About time. I won’t go into the numerous ways she neglected to give them proper care, except for one: driving them around constantly, knowing that there are going to be photographers at every stop. Flashflashflashflashflashflashflash, every time, and she just sits there basking in it. I don’t expect her to realize the effect that could have on their vision, or the possiblity of triggering seizures, but it’s one of those things that a good parent would think of. She didn’t, so she’s not.
Well, seizures are only triggered in sensitive people by rhythmic flashing lights, and we have no suggestion her kids are epileptic, but why let the truth stand in the way of a flaming? Not that she’s a good mom, but you’d make a better argument if you stuck with the facts.
I would call that a very minor concern next to driving around without her children in car seats or the whole “habitual, frequent, and continuous use of controlled substances and alcohol” thing she has going. I’m glad to see K-Fed taking such interest in his kids and showing concern for their welfare. I certainly do hope Britney clears up the issues in her life and once again rejoins the ranks of reasonably functioning human beings.
I think the OP has a little tongue in cheak there due to the media’s over-saturation of Spears’s defficient parental skills.
(Clearly, flash bulbs are the least of the kids worries.)
Does anybody know what Federline’s custody arrangements are with his two children by Shar Jackson?
Well, if I was whooshed, I apologize. People are so happy to create libels beyond the truth I fell for yet another one.
Those poor kids.
Yep.
I’m so embarrassed that I know this, but I saw on some tabloid show once that Jackson has full custody with some financial support and visitation by Federline. Amazingly, Shar Jackson has been fairly defensive of K-Fed saying he’s “such a nice guy” and that, regardless of his buffoonish image, he does have a loving relationship with all his kids. Contrary to what anyone might have predicted a few years ago, K-Fed might actually be the more responsible parent.
Ah, the kids’ll be fine once the reality show finds them new parents. (I’m just hoping that Flavor Flav or that nekkid gay prison guy from Survivor don’t win them.)
Loses custody of her kids, eh? Well, maybe now she’ll get back to the things that really matter in life: club-hopping without panties.
Right. I didn’t have time to list all her deficiencies; I had a lot of windows open.
Double yep.
What about the fact that she got arrested for hit and run, and it came out that she has never had a California driver’s liscense, and has been photographed recently drinking and driving? Yes, it’s a good thing they took custody away from her!
You only think you’re joking. I give us five years, ten tops, before “Place the Orphan!” is the next primetime reality hit.
Cite and cite on the hit and run charges. ETA: This article mentions her lack of California Driver’s license.
Alrighty, this is the timeline that I’ve gathered from the exacting science of all the celeb gossip I love to hear about.
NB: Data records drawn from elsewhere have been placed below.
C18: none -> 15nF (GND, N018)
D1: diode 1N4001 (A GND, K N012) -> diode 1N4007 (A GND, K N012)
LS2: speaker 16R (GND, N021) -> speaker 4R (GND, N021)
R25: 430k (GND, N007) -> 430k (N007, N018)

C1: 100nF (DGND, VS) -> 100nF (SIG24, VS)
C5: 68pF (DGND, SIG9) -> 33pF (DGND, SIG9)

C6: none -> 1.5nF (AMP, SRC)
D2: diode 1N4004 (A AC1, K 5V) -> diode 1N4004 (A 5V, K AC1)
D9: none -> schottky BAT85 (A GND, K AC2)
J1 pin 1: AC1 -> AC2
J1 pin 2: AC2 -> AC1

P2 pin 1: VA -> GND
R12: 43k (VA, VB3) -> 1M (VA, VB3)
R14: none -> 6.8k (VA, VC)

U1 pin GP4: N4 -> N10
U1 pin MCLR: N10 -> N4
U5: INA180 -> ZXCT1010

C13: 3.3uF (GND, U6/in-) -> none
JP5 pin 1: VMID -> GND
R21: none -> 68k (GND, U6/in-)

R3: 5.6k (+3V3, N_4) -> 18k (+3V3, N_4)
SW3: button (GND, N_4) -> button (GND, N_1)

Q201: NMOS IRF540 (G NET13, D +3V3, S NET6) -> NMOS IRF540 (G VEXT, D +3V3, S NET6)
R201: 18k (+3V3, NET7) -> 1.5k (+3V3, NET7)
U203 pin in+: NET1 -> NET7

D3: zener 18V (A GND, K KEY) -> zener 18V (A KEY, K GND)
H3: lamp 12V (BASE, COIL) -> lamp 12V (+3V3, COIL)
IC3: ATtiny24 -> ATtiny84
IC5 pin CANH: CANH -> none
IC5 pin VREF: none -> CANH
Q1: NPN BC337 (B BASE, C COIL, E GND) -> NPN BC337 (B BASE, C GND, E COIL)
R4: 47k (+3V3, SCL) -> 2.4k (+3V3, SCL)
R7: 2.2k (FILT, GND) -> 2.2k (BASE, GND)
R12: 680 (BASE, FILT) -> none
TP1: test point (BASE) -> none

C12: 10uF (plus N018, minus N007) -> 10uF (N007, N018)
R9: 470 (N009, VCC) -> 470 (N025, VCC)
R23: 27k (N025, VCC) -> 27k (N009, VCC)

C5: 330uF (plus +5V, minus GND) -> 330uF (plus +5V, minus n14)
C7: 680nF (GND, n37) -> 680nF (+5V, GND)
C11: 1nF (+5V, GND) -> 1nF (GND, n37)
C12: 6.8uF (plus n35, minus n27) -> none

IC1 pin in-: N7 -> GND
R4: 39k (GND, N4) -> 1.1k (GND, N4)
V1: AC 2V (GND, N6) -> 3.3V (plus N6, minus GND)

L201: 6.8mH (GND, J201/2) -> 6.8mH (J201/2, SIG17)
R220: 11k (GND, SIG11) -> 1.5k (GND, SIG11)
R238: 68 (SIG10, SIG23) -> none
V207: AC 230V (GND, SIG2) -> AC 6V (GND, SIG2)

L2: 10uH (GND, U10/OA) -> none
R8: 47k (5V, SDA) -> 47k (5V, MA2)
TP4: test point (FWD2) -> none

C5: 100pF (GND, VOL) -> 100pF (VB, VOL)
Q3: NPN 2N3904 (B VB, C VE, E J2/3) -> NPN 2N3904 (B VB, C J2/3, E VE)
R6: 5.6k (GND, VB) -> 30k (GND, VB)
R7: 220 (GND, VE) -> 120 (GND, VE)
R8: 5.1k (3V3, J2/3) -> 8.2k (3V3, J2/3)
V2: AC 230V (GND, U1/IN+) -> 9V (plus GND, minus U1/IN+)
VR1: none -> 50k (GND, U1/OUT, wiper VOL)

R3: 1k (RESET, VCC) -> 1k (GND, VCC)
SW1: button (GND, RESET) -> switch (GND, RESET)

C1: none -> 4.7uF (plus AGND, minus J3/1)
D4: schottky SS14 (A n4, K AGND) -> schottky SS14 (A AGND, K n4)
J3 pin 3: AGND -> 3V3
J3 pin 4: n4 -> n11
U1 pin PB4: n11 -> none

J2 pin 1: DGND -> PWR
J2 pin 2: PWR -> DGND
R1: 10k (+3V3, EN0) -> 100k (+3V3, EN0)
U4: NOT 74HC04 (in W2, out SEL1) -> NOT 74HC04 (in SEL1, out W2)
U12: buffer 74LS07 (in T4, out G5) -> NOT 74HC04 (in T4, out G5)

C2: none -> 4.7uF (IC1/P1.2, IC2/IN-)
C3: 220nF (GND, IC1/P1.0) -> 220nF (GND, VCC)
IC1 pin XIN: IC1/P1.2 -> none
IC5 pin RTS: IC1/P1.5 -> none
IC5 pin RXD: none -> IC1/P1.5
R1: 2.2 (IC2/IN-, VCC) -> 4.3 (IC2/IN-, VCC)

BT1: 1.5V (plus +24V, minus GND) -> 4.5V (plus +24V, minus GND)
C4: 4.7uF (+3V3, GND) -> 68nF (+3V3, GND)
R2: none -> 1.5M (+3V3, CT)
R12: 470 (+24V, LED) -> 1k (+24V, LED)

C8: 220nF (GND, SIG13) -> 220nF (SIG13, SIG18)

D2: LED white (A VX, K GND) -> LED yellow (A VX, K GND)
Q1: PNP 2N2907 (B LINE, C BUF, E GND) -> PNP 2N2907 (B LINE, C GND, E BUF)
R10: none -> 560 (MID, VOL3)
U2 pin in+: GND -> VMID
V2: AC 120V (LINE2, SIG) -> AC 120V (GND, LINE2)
Britney drops kid. Britney drives with kid in one hand and coffee in the other. Britney divorces Kevin. Britney leaves kids with nanny to go on two day bender. Kevin takes kids. Britney shows up at Kevin’s house in a state and he refuses to let her in because she’s not rational. She proves this by attacking pap with umbrella. Kevin tells lawyers to hold off on permenant custody so that Brit could go to rehab and clean herself up. Britney spends a few days in rehab. Britney spends another couple of days in rehab. Britney continues to do crazy things for months. Britney takes kids to Vegas against court orders and crashes her car then drives away. Kevin gets custody of kids.
Couple this with the fact that Shar Jackson said, after the OK! magazine incident where Britney again acted like a crazy, drugged out fool, that Kevin is a good person and father and that she would never leave her kids alone with Britney. . … Yeah, looks like the courts made the right decision.
Whatever happened with that OK! Magazine story anyway? I had heard at one point that they were going to publish omg!shocking pictures of that wheels-off photoshoot, but I never heard anything else about it.
You know, my mom had a saying I heard a lot as a kid: “If you try hard enough, you can break just about anything.” Of course, she wasn’t talking about just the soy sauce bottle my brother and I were playing table hockey with.
Such a sad, sad situation. Such a messed up woman. I hope she pulls her shit together and figures her head out, but I won’t be very surprised if she doesn’t manage it.
Actually, I could give less than a shit about Britney, but I hope those kids can get even a small chance at a normal life. I don’t care if she sobers up or drinks/drugs herself into oblivion - just so long as her kids don’t have to watch her do it, or get harmed in the process.